→ **Problem to work on**
Return exactly the lines of the records below, starting at the line that contains "Την επόμενη σεζόν παίρνει μεταγραφή στην" and ending at the line that contains "Pers, dan AEO", with both of those lines kept.
Source information Start Marker
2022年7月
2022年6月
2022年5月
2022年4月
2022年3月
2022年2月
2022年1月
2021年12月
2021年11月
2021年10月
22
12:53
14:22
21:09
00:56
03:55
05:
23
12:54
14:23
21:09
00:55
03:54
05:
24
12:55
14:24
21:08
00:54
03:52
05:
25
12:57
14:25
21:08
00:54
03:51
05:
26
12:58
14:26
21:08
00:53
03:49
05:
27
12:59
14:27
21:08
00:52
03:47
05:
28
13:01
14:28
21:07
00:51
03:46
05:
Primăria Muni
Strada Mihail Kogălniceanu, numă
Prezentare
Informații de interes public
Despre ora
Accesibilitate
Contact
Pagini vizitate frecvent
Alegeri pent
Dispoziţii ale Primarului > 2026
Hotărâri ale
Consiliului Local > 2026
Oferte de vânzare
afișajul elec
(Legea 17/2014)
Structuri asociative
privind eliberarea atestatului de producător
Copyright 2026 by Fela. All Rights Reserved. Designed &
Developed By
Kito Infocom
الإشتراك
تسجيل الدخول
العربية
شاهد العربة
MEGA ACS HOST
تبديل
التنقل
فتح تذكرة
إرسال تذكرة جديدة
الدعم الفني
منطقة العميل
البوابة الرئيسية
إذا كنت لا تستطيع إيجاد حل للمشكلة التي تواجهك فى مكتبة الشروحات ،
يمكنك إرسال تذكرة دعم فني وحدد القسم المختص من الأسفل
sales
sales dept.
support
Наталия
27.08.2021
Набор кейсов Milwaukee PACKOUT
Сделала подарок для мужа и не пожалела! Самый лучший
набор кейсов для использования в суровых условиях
Source information End Marker
Source information Start Marker
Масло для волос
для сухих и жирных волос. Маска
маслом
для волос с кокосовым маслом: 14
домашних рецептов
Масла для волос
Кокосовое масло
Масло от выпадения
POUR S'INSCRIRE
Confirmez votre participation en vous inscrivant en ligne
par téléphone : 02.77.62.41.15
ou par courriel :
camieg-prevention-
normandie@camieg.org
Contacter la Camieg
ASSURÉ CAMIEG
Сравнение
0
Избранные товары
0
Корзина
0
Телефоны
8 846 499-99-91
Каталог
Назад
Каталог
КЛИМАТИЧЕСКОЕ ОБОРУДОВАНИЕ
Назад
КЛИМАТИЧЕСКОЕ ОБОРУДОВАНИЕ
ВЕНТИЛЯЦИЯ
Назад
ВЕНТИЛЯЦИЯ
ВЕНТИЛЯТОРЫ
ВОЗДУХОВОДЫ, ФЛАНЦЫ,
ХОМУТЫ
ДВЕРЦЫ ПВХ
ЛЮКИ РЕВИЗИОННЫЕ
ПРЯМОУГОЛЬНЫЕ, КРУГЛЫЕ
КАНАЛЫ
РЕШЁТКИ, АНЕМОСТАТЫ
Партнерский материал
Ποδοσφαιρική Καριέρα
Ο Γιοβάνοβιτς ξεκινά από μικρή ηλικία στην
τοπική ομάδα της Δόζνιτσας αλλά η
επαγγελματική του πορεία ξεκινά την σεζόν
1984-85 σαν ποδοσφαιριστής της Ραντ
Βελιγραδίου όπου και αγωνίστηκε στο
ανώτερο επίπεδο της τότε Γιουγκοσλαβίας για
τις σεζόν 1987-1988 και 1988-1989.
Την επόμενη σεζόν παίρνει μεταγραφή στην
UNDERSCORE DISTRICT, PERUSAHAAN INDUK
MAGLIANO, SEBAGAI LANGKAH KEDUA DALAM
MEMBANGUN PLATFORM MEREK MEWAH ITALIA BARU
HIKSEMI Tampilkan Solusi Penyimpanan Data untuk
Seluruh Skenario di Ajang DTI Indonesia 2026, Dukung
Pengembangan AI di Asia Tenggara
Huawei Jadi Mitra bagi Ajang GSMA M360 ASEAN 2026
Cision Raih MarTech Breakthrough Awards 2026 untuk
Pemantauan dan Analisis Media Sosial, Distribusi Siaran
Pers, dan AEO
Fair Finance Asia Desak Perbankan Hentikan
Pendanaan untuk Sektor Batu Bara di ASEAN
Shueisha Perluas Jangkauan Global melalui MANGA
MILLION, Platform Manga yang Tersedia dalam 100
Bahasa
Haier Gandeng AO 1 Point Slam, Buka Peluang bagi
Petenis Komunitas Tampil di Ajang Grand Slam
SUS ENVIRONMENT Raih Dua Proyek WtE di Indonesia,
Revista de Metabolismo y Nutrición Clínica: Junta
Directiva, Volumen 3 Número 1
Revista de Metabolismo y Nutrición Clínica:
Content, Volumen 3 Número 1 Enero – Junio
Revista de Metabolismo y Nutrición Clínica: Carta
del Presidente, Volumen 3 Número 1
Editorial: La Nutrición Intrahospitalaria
Source information End Marker
→ **Task output**
Την επόμενη σεζόν παίρνει μεταγραφή στην
UNDERSCORE DISTRICT, PERUSAHAAN INDUK
MAGLIANO, SEBAGAI LANGKAH KEDUA DALAM
MEMBANGUN PLATFORM MEREK MEWAH ITALIA BARU
HIKSEMI Tampilkan Solusi Penyimpanan Data untuk
Seluruh Skenario di Ajang DTI Indonesia 2026, Dukung
Pengembangan AI di Asia Tenggara
Huawei Jadi Mitra bagi Ajang GSMA M360 ASEAN 2026
Cision Raih MarTech Breakthrough Awards 2026 untuk
Pemantauan dan Analisis Media Sosial, Distribusi Siaran
Pers, dan AEO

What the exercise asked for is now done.